Friday, 23 April 2010

How to transfer logins and passwords

A couple of years ago, when I was a very junior DBA, we upgraded our main database (and everything else on the server), which contained all the information about everything at the University that employed me at the time, (students, faculty, staff, courses: you name it, it was in there) from SQL 2000 to SQL 2005, moving it across servers at the same time. This database was used by many members of staff on a daily basis, via a custom built Delphi interface. When it came to migrating all the usernames and passwords, we made use of this interface to log the users' keystrokes to find out their passwords, and input this all into a great script to recreate them on the new server. Where a user had not changed their password from the inital password given, or where a user's password did not fit the new server's security policies, or a user had not logged in during the window we were monitoring keystrokes, we reset the password. We then forced all users to change their passwords on their next login, and it worked pretty well. It wasn't my decision to use this method, and I'm not sure I'd chose it now: it all depends on the business needs.

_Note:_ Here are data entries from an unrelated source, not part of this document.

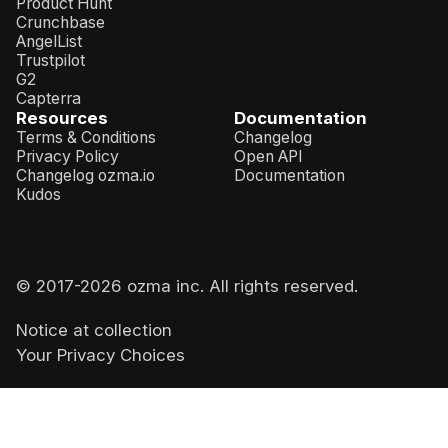
Product Hunt
Crunchbase
AngelList
Trustpilot
G2
Capterra
Resources
Documentation
Terms & Conditions
Changelog
Privacy Policy
Open API
Changelog ozma.io
Documentation
Kudos
© 2017-
2026
ozma inc. All rights reserved.
Notice at collection
Your Privacy Choices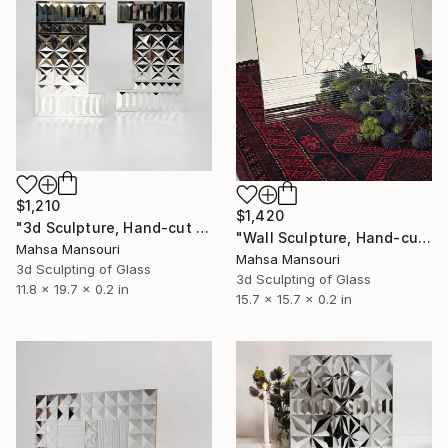
$1,210
$1,420
"3d Sculpture, Hand-cut Mirror on Wood, Framed Life" Sculpture
"Wall Sculpture, Hand-cut Mirror on wood, Pinwheel" Sculpture
Mahsa Mansouri
Mahsa Mansouri
3d Sculpting of Glass
3d Sculpting of Glass
11.8 x 19.7 x 0.2 in
15.7 x 15.7 x 0.2 in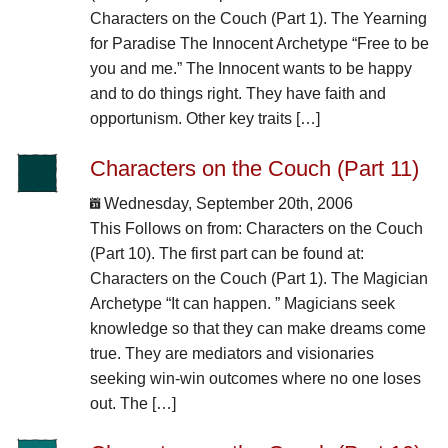
Characters on the Couch (Part 1). The Yearning
for Paradise The Innocent Archetype “Free to be
you and me.” The Innocent wants to be happy
and to do things right. They have faith and
opportunism. Other key traits […]
Characters on the Couch (Part 11)
Wednesday, September 20th, 2006
This Follows on from: Characters on the Couch
(Part 10). The first part can be found at:
Characters on the Couch (Part 1). The Magician
Archetype “It can happen. ” Magicians seek
knowledge so that they can make dreams come
true. They are mediators and visionaries
seeking win-win outcomes where no one loses
out. The […]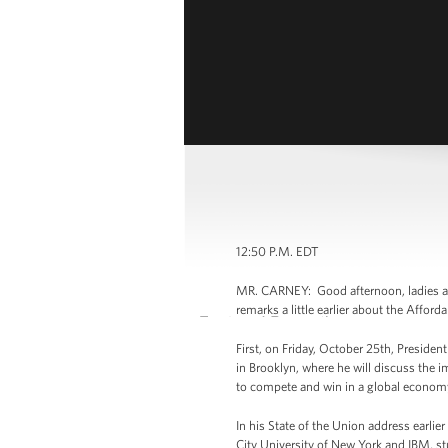
12:50 P.M. EDT
MR. CARNEY: Good afternoon, ladies an
remarks a little earlier about the Affor
First, on Friday, October 25th, Preside
in Brooklyn, where he will discuss the 
to compete and win in a global econom
In his State of the Union address earlie
City University of New York and IBM, s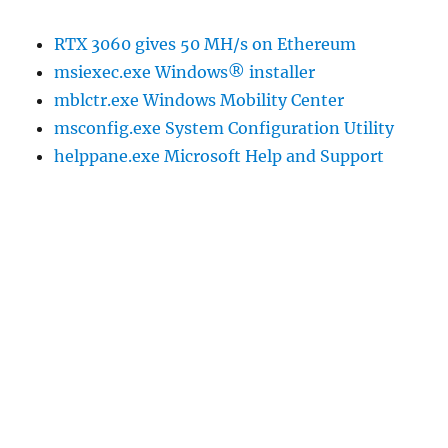
RTX 3060 gives 50 MH/s on Ethereum
msiexec.exe Windows® installer
mblctr.exe Windows Mobility Center
msconfig.exe System Configuration Utility
helppane.exe Microsoft Help and Support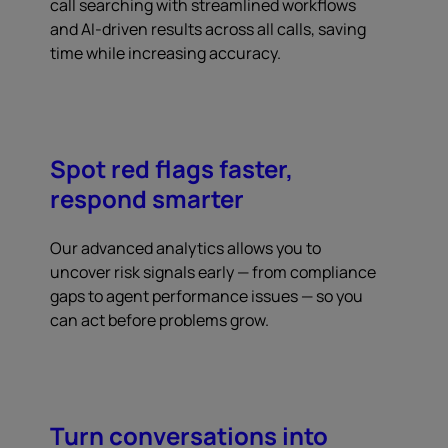
call searching with streamlined workflows
and AI-driven results across all calls, saving
time while increasing accuracy.
Spot red flags faster,
respond smarter
Our advanced analytics allows you to
uncover risk signals early — from compliance
gaps to agent performance issues — so you
can act before problems grow.
Turn conversations into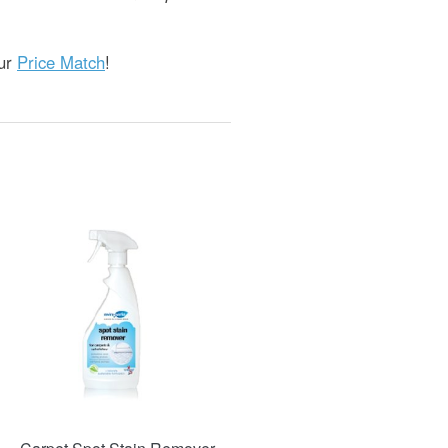
our
Price Match
!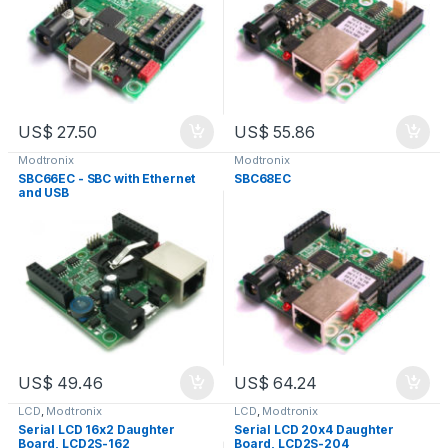
US$
27.50
US$
55.86
Modtronix
Modtronix
SBC66EC - SBC with Ethernet
SBC68EC
and USB
US$
49.46
US$
64.24
LCD
,
Modtronix
LCD
,
Modtronix
Serial LCD 16x2 Daughter
Serial LCD 20x4 Daughter
Board, LCD2S-162
Board, LCD2S-204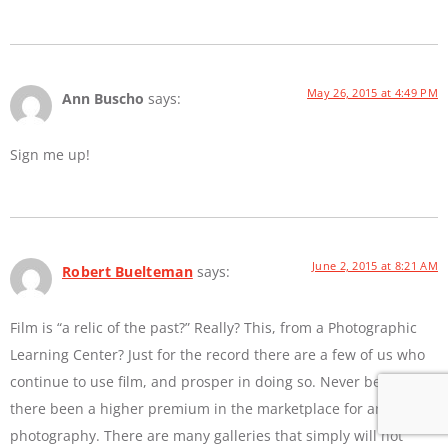
May 26, 2015 at 4:49 PM
Ann Buscho
says:
Sign me up!
June 2, 2015 at 8:21 AM
Robert Buelteman
says:
Film is “a relic of the past?” Really? This, from a Photographic
Learning Center? Just for the record there are a few of us who
continue to use film, and prosper in doing so. Never before has
there been a higher premium in the marketplace for analog
photography. There are many galleries that simply will not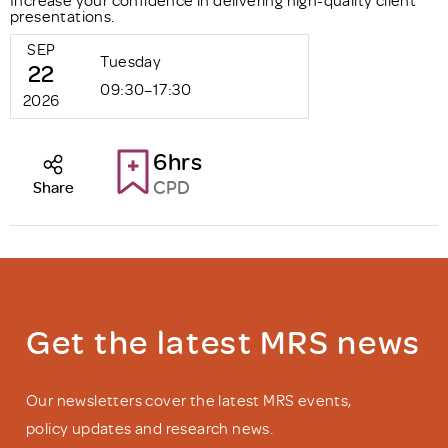
presentations.
SEP
Tuesday
22
09:30–17:30
2026
6hrs
CPD
Share
Get the latest MRS news
Our newsletters cover the latest MRS events,
policy updates and research news.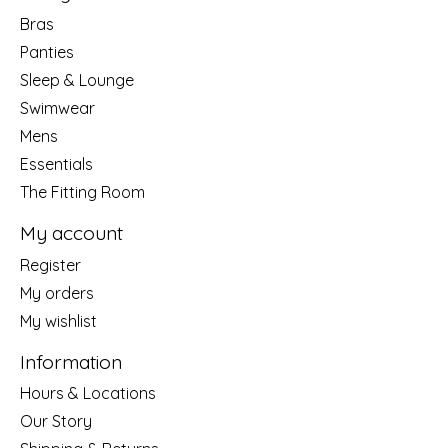
Bras
Panties
Sleep & Lounge
Swimwear
Mens
Essentials
The Fitting Room
My account
Register
My orders
My wishlist
Information
Hours & Locations
Our Story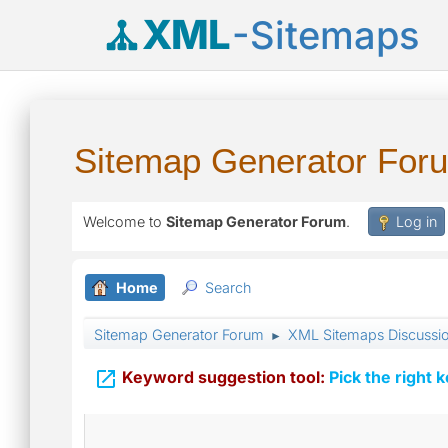
XML
-Sitemaps
Sitemap Generator For
Welcome to
Sitemap Generator Forum
.
Log in
Home
Search
Sitemap Generator Forum
XML Sitemaps Discussi
►

Keyword suggestion tool:
Pick the right 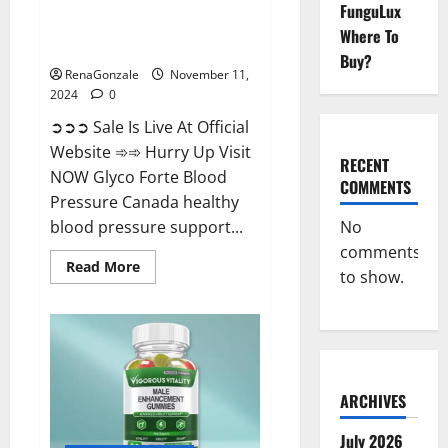
FunguLux
Glyco Forte Blood Pressure
Where To
Canada Reviews?
Buy?
RenaGonzale
November 11,
2024
0
➲➲➲ Sale Is Live At Official
Website ➾➾ Hurry Up Visit
RECENT
NOW Glyco Forte Blood
COMMENTS
Pressure Canada healthy
No
blood pressure support...
comments
Read
Read More
to show.
more
about
Glyco
Forte
Blood
Pressure
Canada
Reviews?
ARCHIVES
July 2026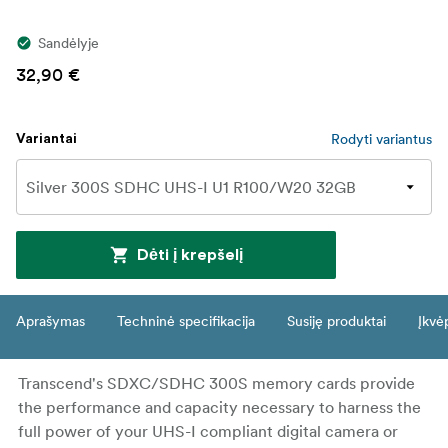
Sandėlyje
32,90 €
Rodyti variantus
Variantai
Dėti į krepšelį
Aprašymas
Techninė specifikacija
Susiję produktai
Įkvė
Transcend's SDXC/SDHC 300S memory cards provide
the performance and capacity necessary to harness the
full power of your UHS-I compliant digital camera or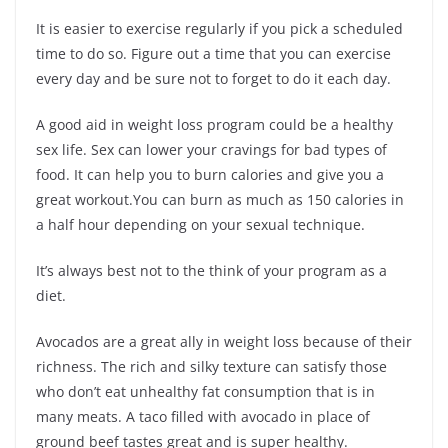
It is easier to exercise regularly if you pick a scheduled
time to do so. Figure out a time that you can exercise
every day and be sure not to forget to do it each day.
A good aid in weight loss program could be a healthy
sex life. Sex can lower your cravings for bad types of
food. It can help you to burn calories and give you a
great workout.You can burn as much as 150 calories in
a half hour depending on your sexual technique.
It’s always best not to the think of your program as a
diet.
Avocados are a great ally in weight loss because of their
richness. The rich and silky texture can satisfy those
who don’t eat unhealthy fat consumption that is in
many meats. A taco filled with avocado in place of
ground beef tastes great and is super healthy.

At the moment, I'm setting up database mirroring. I need to transfer over the logins from my principal, source server to my mirror server. These are all system accounts, where I know the password (heck, it's in the password safe), but I don't want to create them all manually. Nor do I want to use IDERA's brilliant SQL Permissions tool - I don't need all the user account information - just to script out the logins themselves. After all, the user account information will be contained in the databases that I'm mirroring, once I've restored them to the server. Ideally, I'd like to script them all out in one go. Ideally, I'd like them to have the passwords in the script too.

Fortunately, I can: and without knowing the passwords. Microsoft have created a stored procedure, sp_help_revlogin, that can be used to transfer logins between instances of SQL 2005 and SQL 2008 on different servers (For SQL 2000 and SQL 7.0, check this KB article). It gets created in the master database (yes, I know, goes against all received wisdom about NOT making changes to the master database), along with a second stored procedure, sp_hexadecimal. Executing sp_help_revlogin results in a script that contains all the logins on the server, their default databases, and hexadecimal representations of the binary strings that hold login and password information. Run the script generated by sp_help_revlogin on the destination server, and the logins will be created. You will need to have databases with the correct names on the destination server, which need not be restored versions of the source databases, as the script will not run without the presence of the logins' default databases. They will not have access to connect to any of the databases, as user accounts have not been linked to the logins, but it's easy enough to do that (and there are many scripts available). If you can, it makes sense to restore the databases from the principal server to the mirror server, leaving them in a fully functional state, before running the logins script. And, naturally, if you're not setting up mirroring, then you would do this anyway. With mirroring, you need to make a call: create empty versions of the databases, and restore over them, or restore the databases twice over.

That I could, essentially, copy the logins and passwords across, without having to monitor anything, or know the passwords, was a bit of a revelation. I wish we had known this two years ago.

Friday, 16 April 2010

Nothing to do with SQL

For months, now, I have been unable to navigate to the software server from my PC: every time, I'd get a login box, and then an account locked error. Bizarrely, I can RDP to the server just fine, and navigate to the various folders on it if I'm on any other machine. Just not from my PC

In the event viewer on my PC, I found Event 14 (Kerberos)
"There were password errors using the Credential Manager. To remedy, launch the Stored User Names and Passwords control panel applet, and reenter the password for the credential domain\sweetsql"

Well, there's no such applet in the Control Panel, but some googling revealed how to get to it, courtesy of tweekxp.com.

Click on START - RUN and type the following (follwed by ENTER):
rundll32.exe keymgr.dll,KRShowKeyMgr

It seems that Windows XP sometimes stored login credentials in a local cache, and this can be completely out of synch with the rest of the domain or corrupted. Rather than modifying the password in the Stored User Names and Passwords applet, I decided to simply delete the reference to the relevant server: it saves it all going wrong the next time I change my password (and, if I remember correctly, it first started happening when I changed my password).

Although this problem wasn't SQL based, it could affect you when you are using Windows Authentication to connect to a server via SQL Management Studio.

Tuesday, 6 April 2010

And, now it makes sense...

I had another email from Lightspeed, in response to my request to know why my databases were shrinking even though autoshrink = false, and this got to the root of the matter.

Previous versions of Total Traffic Control could be run on SQL Express, which has a 4GB database size limit: so, TTC has a subroutine that automatically shrinks databases, in order to get round this issue.

Now, however, they don't support running the system on SQL Express, so this code is redundant. However, it's not yet been removed. They're working on that: it'll have to be thoroughly tested first, so it won't be instant.

I'm very glad I asked: and I'm very pleased to have had such a good reply!